Remember when tech was on top of the world?
Getting Laid (Off)
The tech industry appears to be bearing a disproportionate toll from 2022's economic downturn, with recent and planned layoffs at companies including Twitter, Meta-formerly-Facebook, and Intel bringing the total number of sacked tech workers to more than 45,000.
Per an analysis of the numbers following the 11,000-strong layoffs at Meta that CEO Mark Zuckerberg announced this morning, the number of tech workers laid off (or about to be laid off) this year is in excess of 45,500 — even as the economy itself appeared to gain more jobs than expected last month.
While Twitter's layoffs under new owner Elon Musk have garnered ample coverage, huge staff-cutting measures at other companies are leaving their marks as well. To date, the largest single cut is set to take place at Intel, with 20 percent of staff facing the copping block per a report from Bloomberg last month. With more than 120,000 employees, that number would be more than 24,000 — though, to be fair, it hasn't actually happened yet.
Facebook is laying off more workers than Twitter ever had. The tech recession is real. https://t.co/PzFKKlNWd9 by @NaomiNixWrites
— Will Oremus (@WillOremus) November 9, 2022
Downtrodden
As Insider reported at the end of October, these mass layoffs aren't exactly shocking given how earnings across the tech industry have weakened substantially amid this year's economic downturn.

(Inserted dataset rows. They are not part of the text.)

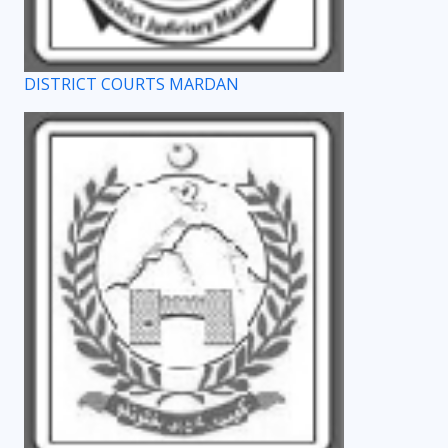
DISTRICT COURTS MARDAN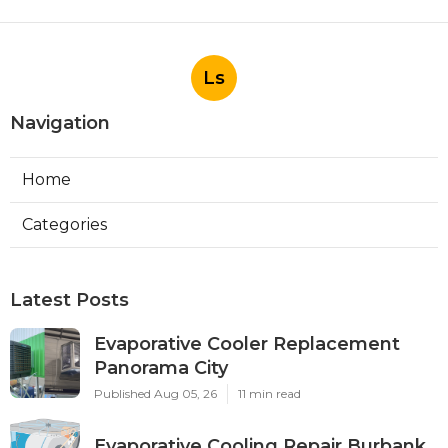
Ls
Navigation
Home
Categories
Latest Posts
Evaporative Cooler Replacement
Panorama City
Published Aug 05, 26
11 min read
Evaporative Cooling Repair Burbank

The greatest of these earning losses, of course, have occurred at Meta, where earlier this year, investors eschewing stock broke the industry's record a for single-day selloff.

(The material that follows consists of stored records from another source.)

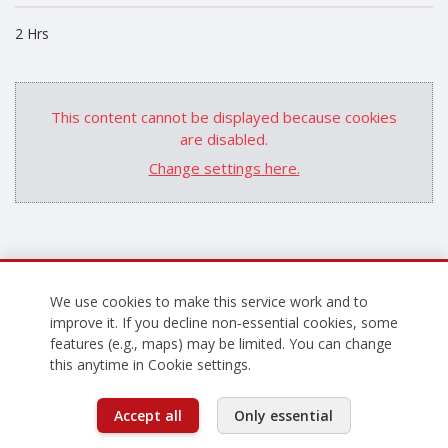
2 Hrs
This content cannot be displayed because cookies
are disabled.
Change settings here.
We use cookies to make this service work and to
improve it. If you decline non‑essential cookies, some
features (e.g., maps) may be limited. You can change
this anytime in Cookie settings.
Accept all
Only essential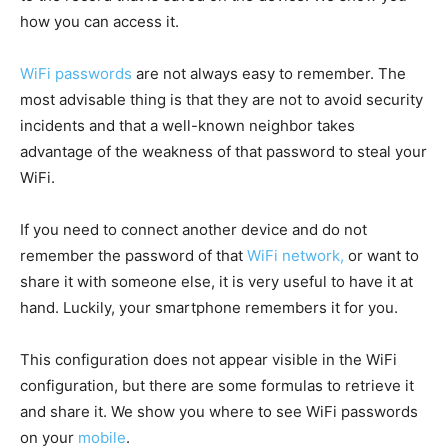
how you can access it.
WiFi passwords
are not always easy to remember. The
most advisable thing is that they are not to avoid security
incidents and that a well-known neighbor takes
advantage of the weakness of that password to steal your
WiFi.
If you need to connect another device and do not
remember the password of that
WiFi network,
or want to
share it with someone else, it is very useful to have it at
hand. Luckily, your smartphone remembers it for you.
This configuration does not appear visible in the WiFi
configuration, but there are some formulas to retrieve it
and share it. We show you where to see WiFi passwords
on your
mobile
.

But of the companies that have laid off large percentages of their workforces so far, it's clear that stock losses predicated the firings, with Intel experiencing a year-long downward trend alongside Lyft, Shopify, Snapchat, and other tech companies that have done layoffs in recent months.

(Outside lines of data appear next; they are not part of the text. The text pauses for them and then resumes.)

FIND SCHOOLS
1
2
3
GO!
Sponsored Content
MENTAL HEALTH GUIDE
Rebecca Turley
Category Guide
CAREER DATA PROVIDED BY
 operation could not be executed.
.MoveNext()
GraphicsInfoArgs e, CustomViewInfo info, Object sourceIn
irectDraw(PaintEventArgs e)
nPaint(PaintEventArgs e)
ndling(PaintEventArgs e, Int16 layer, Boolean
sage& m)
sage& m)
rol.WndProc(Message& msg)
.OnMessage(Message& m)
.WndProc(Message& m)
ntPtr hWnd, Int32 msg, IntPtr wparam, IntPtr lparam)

Mass job losses amid economic depression are nothing new, and many of the people getting laid off at these tech companies were already highly-paid and will likely receive competitive severance packages.
Nevertheless, it's a jarring trend — and there's no telling what this will do to the industry as a whole or the job force surrounding it now that it has upwards of 50,000 new people vying for work.